A Hot January For Equity ETFs

While 2011 didn’t offer much hope for investors, 2012 got off to an unexpectedly great start with U.S. major market ETFs leading the way, gaining significant traction to move further into bull territory. The S&P 500 gained over 4% for the month to have its best January since 1997 while other indices also performed well.

Nevertheless, the main focus is on developments in Europe, especially as they pertain to Greece.

Negotiations between Greek leaders and bondholders leaders seem to have no end, putting its March bailout payment in jeopardy. By the end of January, a 70 percent haircut was considered although bondholders are pushing for new 30-year bonds with a favorable interest rate, causing further consternation. With the IMF and others also throwing their two cents in on conditions of the potential deal, it’s a messy stew with too many chefs.

Not only is Greece feeling the heat, but Portugal is heading down a dark road. With bond yields tipping over 17% and a debt-to-GDP ratio approaching 120%, Portugal might soon find itself in Greek shoes.
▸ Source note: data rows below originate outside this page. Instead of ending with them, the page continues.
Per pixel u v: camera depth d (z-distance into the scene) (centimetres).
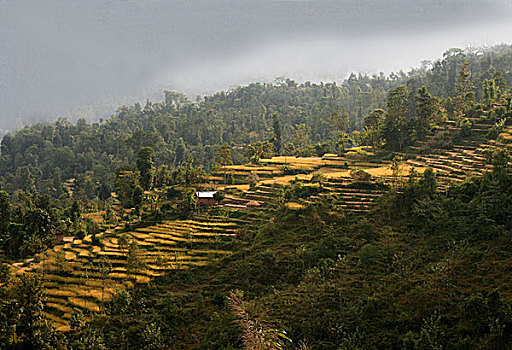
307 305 5053
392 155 11875
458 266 5325
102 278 6819
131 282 6675
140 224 8856
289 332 4553
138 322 5503
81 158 19950
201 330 5353
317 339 4488
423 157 10950
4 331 4634
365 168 11569
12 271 7219
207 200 9725
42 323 4972
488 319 4022
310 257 6444
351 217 7538
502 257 5356
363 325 4519
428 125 12456
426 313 4488
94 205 13325
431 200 7131
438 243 6147
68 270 7162
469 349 3853
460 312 4312
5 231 8775
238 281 6381
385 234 6712
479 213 6281
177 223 8706
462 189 7250
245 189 10619
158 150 18912
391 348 4159
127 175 12088
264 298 5597
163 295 6297
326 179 9294
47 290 6594
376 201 7825
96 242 8194
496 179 6775
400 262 5725
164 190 12062
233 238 7844
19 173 17662
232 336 4838
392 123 12406
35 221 8525
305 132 18662
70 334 5353
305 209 7869
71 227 9519
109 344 5088
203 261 7175
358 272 5825
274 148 17650
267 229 7700
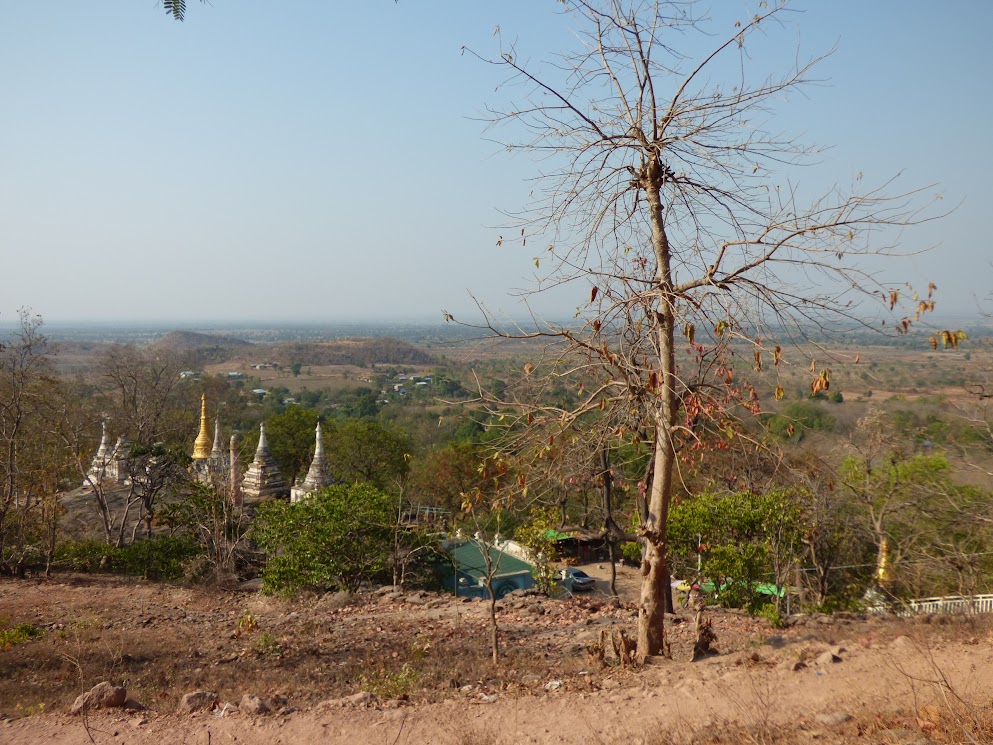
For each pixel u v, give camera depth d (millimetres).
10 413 23984
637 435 8508
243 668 11008
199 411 47938
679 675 8125
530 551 19984
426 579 20078
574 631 12852
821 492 15188
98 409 40000
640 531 8727
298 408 42562
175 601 18312
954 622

If Portugal can’t restore investor confidence and successfully implement austerity measures, it will have to restructure its debt, causing further strain on Europe’s already limited funding capacity. Although the Eurozone can arguably bail out Greece and Portugal, this is simply out of the question for Spain and Italy, whose combined debt nears $4 trillion.

Although Europe is falling apart, solid upward momentum, especially during the first few trading days of 2012, has prompted me to add some additional equity/sector ETF exposure in addition to bond ETFs. This brings us to an invested level of roughly 90%, depending on portfolio size.
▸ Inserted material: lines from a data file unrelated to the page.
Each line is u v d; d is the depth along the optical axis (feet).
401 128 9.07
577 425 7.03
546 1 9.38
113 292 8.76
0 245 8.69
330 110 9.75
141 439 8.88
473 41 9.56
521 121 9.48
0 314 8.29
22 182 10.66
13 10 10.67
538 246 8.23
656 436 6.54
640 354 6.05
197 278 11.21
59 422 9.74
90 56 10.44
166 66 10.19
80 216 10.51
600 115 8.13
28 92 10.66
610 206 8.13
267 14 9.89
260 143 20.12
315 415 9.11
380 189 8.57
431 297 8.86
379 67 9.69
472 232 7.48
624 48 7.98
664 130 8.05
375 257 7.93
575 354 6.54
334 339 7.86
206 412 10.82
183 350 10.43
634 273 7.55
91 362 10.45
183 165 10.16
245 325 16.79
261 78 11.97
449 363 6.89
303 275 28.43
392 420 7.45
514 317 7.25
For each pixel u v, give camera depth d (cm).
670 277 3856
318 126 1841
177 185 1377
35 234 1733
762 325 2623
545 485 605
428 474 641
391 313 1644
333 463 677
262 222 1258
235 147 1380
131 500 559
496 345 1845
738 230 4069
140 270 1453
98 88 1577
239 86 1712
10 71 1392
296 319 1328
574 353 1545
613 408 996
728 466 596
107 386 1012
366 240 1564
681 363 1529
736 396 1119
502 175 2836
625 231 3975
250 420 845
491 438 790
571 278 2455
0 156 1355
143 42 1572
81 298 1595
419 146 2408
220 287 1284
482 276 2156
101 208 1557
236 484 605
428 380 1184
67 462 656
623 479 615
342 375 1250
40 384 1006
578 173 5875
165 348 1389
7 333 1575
Given Europe’s continued lack of progress in solving the debt crisis, my goal is mimic our ETF Model Portfolio #2 since it is more conservative with a 40% holding in bond ETFs. Treasury Inflation Protected Securities (TIPS) are particularly attractive since they outperformed the S&P 500 during a sluggish 2011. With holdings in Vanguard Total Bond Market ETF (BND) and Vanguard Short-Term Bond ETF (BSV), we have positioned ourselves to absorb any potential negative shocks to our equity ETF allocation possibly due to European uncertainty.

As far as our equity exposure is concerned, we have added some new equity ETF names to take advantage of the upside. Our Domestic TTI remained in bull territory over 4% as the chart below shows:

For instance, we have replaced Vanguard Total Stock Market ETF (VTI) with iShares Dow Jones Select Dividend (DVY), which yields 3.44% and has held up better during market corrections. Some REIT exposure via Vanguard REIT Index ETF (VNQ) has been a good choice for us, as there have been some solid positive jumps. Also, one of our mainstay holdings, Consumer Staples Select Sector SPDR (XLP), has been on an upswing.
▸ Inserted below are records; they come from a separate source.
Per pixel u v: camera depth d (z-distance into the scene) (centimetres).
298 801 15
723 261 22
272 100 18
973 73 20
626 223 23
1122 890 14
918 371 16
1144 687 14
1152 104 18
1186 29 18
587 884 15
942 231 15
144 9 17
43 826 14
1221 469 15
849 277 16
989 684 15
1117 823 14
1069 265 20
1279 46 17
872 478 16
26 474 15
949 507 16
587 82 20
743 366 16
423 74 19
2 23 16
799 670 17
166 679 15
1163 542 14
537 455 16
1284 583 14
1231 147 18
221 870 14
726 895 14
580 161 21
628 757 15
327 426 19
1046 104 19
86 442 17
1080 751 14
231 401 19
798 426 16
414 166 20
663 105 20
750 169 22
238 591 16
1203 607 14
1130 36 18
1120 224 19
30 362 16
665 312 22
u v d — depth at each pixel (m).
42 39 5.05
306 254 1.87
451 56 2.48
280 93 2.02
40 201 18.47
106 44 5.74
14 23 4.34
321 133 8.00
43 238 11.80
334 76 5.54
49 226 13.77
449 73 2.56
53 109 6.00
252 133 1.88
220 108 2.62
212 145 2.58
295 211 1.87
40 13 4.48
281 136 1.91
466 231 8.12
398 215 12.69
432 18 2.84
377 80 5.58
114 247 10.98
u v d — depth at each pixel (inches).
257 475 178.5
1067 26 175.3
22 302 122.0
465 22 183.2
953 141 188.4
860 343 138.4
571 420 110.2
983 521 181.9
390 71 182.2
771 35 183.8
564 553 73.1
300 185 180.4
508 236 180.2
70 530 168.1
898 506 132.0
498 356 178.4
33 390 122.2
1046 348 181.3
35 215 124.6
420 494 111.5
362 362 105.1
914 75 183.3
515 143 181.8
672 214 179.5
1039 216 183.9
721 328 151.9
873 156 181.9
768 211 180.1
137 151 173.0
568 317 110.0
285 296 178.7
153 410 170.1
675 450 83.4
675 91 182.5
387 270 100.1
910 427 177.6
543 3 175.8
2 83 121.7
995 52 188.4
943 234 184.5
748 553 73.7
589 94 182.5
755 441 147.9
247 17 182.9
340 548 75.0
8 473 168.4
Despite positive trends stateside, the international sphere isn’t as inviting for equity exposure. Although the International TTI is now barely in the green, I am hesitant to add international ETF exposure until I see a prolonged upward shift. The International TTI’s position relative to its long-term trend line greatly improved over the course of January, but my current preference is to add a country ETF, a small gold position, or possibly both. While gold took a dive during the second half of 2011, it has rebounded nicely as the uncertainties in Europe have not disappeared.

All in all, Europe remains front and center as the situation appears to be worsening by the day. Futile attempts by incompetent politicians to offer endless band aid approaches are causing me to remain conservative in my investment stance. That includes having my trailing sell stops ready to be executed should the markets dictate that it is in our best interest to do so.